Let the standard matrix representation of a linear transformation $T \colon \mathbb{R}^2 \to \mathbb{R}^2$ be given by
$$
A_T =
\begin{bmatrix}
-1 & 1 \\
\phantom{-}1 & 1
\end{bmatrix}.
$$
- Compute the image of the unit vectors $e_1 = (1,0)$, $e_2 = (0,1)$.
- Compute the image of the unit square $\{(x,y) : 0 \leq x \leq 1, 0 \leq y \leq 1\}$.
- Describe $T$ geometrically.
I'm a little rusty on Linear Transformations and wasn't sure if computing an image of a unit vector was as simple as multiplying it in a matrix format through the transformation or something else?
The unit square I'm also confused on. Is it simply a square made up of the image of unit vecctors? Do you think a sketch would be required.
Thanks
Best Answer
I think you have the right idea for the first part. In particular, the image of the unit vector $e_1$ is given by $$ T(e_1) = \pmatrix{-1&1\\1&1} \pmatrix{1\\0} = \pmatrix{-1\\1} $$ so, the image of $e_1$ is simply $(-1,1)$.
It's clear that you're confused about the second part. The "unit square" here means the set of all vectors (not just unit vectors) whose components are the coordinates of some point in the unit square. That is, we want every vector $(x,y)$ for which $0 \leq x \leq 1$ and $0 \leq y \leq 1$.

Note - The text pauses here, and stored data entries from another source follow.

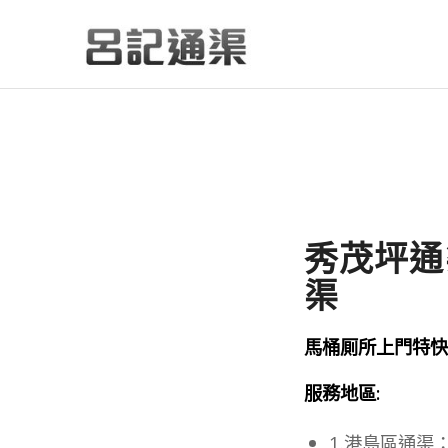
秀茂坪通渠
渠
馬桶厠所上門特快通渠
服務地區:
1.港島區通渠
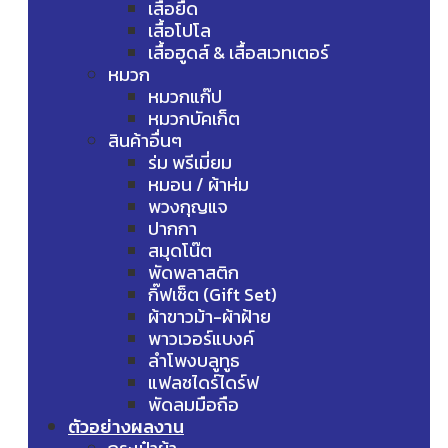
เสื้อยืด
เสื้อโปโล
เสื้อฮูดส์ & เสื้อสเวทเตอร์
หมวก
หมวกแก๊ป
หมวกบัคเก็ต
สินค้าอื่นๆ
ร่ม พรีเมี่ยม
หมอน / ผ้าห่ม
พวงกุญแจ
ปากกา
สมุดโน๊ต
พัดพลาสติก
กิ๊ฟเซ็ต (Gift Set)
ผ้าขาวม้า-ผ้าฝ้าย
พาวเวอร์แบงค์
ลำโพงบลูทูธ
แฟลชไดร์ไดร์ฟ
พัดลมมือถือ
ตัวอย่างผลงาน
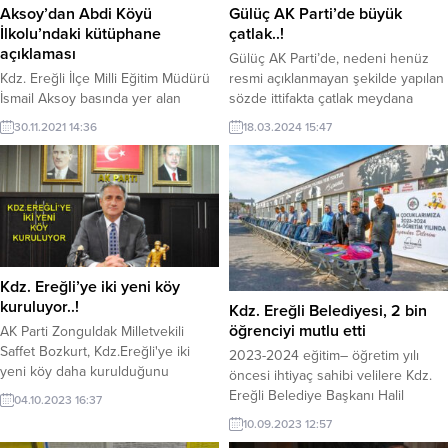
Aksoy’dan Abdi Köyü
Gülüç AK Parti’de büyük
İlkolu’ndaki kütüphane
çatlak..!
açıklaması
Gülüç AK Parti’de, nedeni henüz
Kdz. Ereğli İlçe Milli Eğitim Müdürü
resmi açıklanmayan şekilde yapılan
İsmail Aksoy basında yer alan
sözde ittifakta çatlak meydana
Ereğli Abdi Köyü İlkolu'ndaki
geldi.
30.11.2021 14:36
18.03.2024 15:47
kütüphane açılışıyla ilgili açıklama
yaptı.
Kdz. Ereğli’ye iki yeni köy
kuruluyor..!
Kdz. Ereğli Belediyesi, 2 bin
öğrenciyi mutlu etti
AK Parti Zonguldak Milletvekili
Saffet Bozkurt, Kdz.Ereğli'ye iki
2023-2024 eğitim– öğretim yılı
yeni köy daha kurulduğunu
öncesi ihtiyaç sahibi velilere Kdz.
belirterek; İçişleri Bakanlığından
Ereğli Belediye Başkanı Halil
04.10.2023 16:37
onay alındığını belirtti.
Posbıyık’tan destek geldi. 2 bin
10.09.2023 12:57
öğrencinin kırtasiye ihtiyaçları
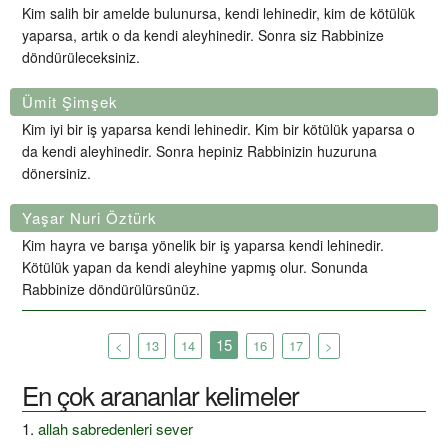
Kim salih bir amelde bulunursa, kendi lehinedir, kim de kötülük
yaparsa, artık o da kendi aleyhinedir. Sonra siz Rabbinize
döndürüleceksiniz.
Ümit Şimşek
Kim iyi bir iş yaparsa kendi lehinedir. Kim bir kötülük yaparsa o
da kendi aleyhinedir. Sonra hepiniz Rabbinizin huzuruna
dönersiniz.
Yaşar Nuri Öztürk
Kim hayra ve barışa yönelik bir iş yaparsa kendi lehinedir.
Kötülük yapan da kendi aleyhine yapmış olur. Sonunda
Rabbinize döndürülürsünüz.
15
<
13
14
16
17
>
En çok arananlar kelimeler
allah sabredenleri sever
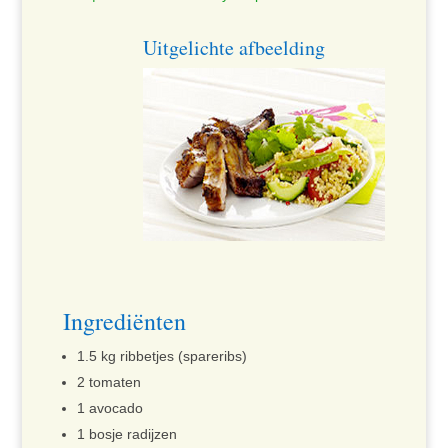
Uitgelichte afbeelding
Ingrediënten
1.5 kg ribbetjes (spareribs)
2 tomaten
1 avocado
1 bosje radijzen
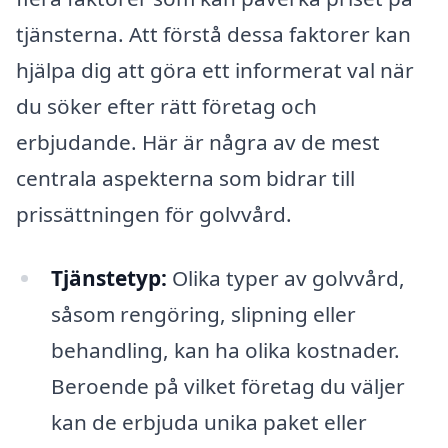
tjänsterna. Att förstå dessa faktorer kan
hjälpa dig att göra ett informerat val när
du söker efter rätt företag och
erbjudande. Här är några av de mest
centrala aspekterna som bidrar till
prissättningen för golvvård.
Tjänstetyp:
Olika typer av golvvård,
såsom rengöring, slipning eller
behandling, kan ha olika kostnader.
Beroende på vilket företag du väljer
kan de erbjuda unika paket eller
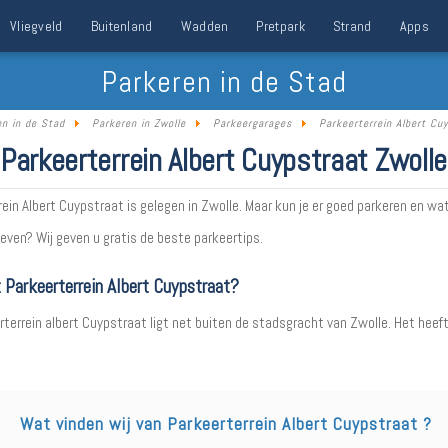
Vliegveld
Buitenland
Wadden
Pretpark
Strand
Apps
Parkeren in de Stad
en in de Stad
Parkeren in Zwolle
Parkeergarages
Parkeerterrein Albert Cu
Parkeerterrein Albert Cuypstraat Zwolle
ein Albert Cuypstraat is gelegen in Zwolle. Maar kun je er goed parkeren en wat
even? Wij geven u gratis de beste parkeertips.
t Parkeerterrein Albert Cuypstraat?
rterrein albert Cuypstraat ligt net buiten de stadsgracht van Zwolle. Het heef
Wat vinden wij van Parkeerterrein Albert Cuypstraat ?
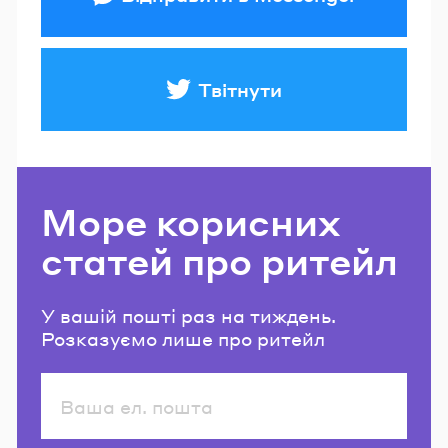
Твітнути
Море корисних
статей про ритейл
У вашій пошті раз на тиждень.
Розказуємо лише про ритейл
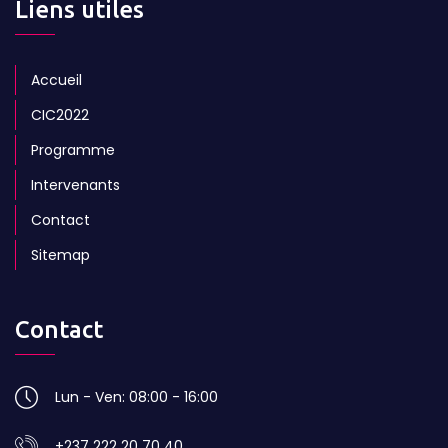
Liens utiles
Accueil
CIC2022
Programme
Intervenants
Contact
Sitemap
Contact
Lun - Ven: 08:00 - 16:00
+237 222 20 70 40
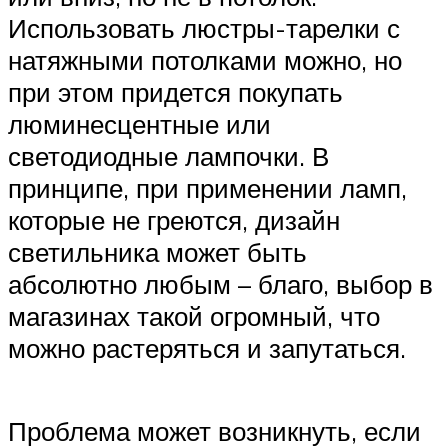
Использовать люстры-тарелки с
натяжными потолками можно, но
при этом придется покупать
люминесцентные или
светодиодные лампочки. В
принципе, при применении ламп,
которые не греются, дизайн
светильника может быть
абсолютно любым – благо, выбор в
магазинах такой огромный, что
можно растеряться и запутаться.
Проблема может возникнуть, если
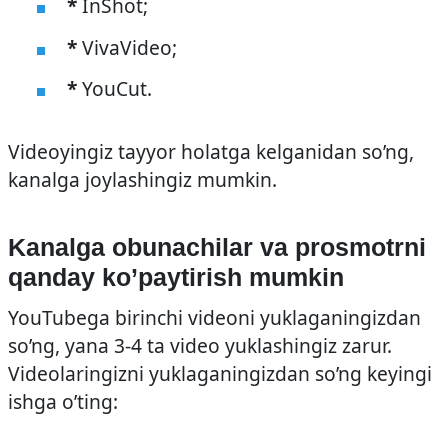
*
InShot;
*
VivaVideo;
*
YouCut.
Videoyingiz tayyor holatga kelganidan so’ng,
kanalga joylashingiz mumkin.
Kanalga obunachilar va prosmotrni
qanday ko’paytirish mumkin
YouTubega birinchi videoni yuklaganingizdan
so’ng, yana 3-4 ta video yuklashingiz zarur.
Videolaringizni yuklaganingizdan so’ng keyingi
ishga o’ting:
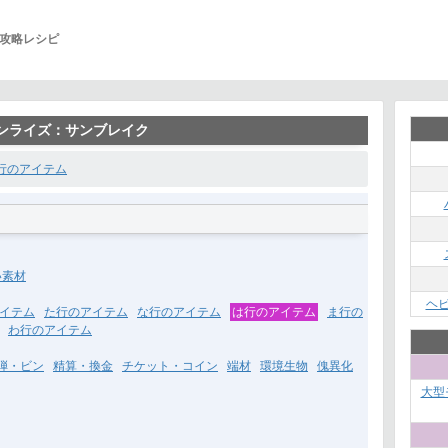
攻略レシピ
ハンライズ：サンブレイク
行のアイテム
い素材
ヘ
イテム
た行のアイテム
な行のアイテム
は行のアイテム
ま行の
わ行のアイテム
弾・ビン
精算・換金
チケット・コイン
端材
環境生物
傀異化
大型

In practice, however, it is not necessary to consider every vector in this space. The real approach here is to note that the image of your quadrilateral will be another quadrilateral, and note that each corner of the unit square will be mapped to a corner of the image.
I cannot say whether a sketch will be required. However, I will say that a sketch will be helpful enough that you should make one even if it isn't.
As for the last part: you should think of the transformation as a reflection followed by a scaling.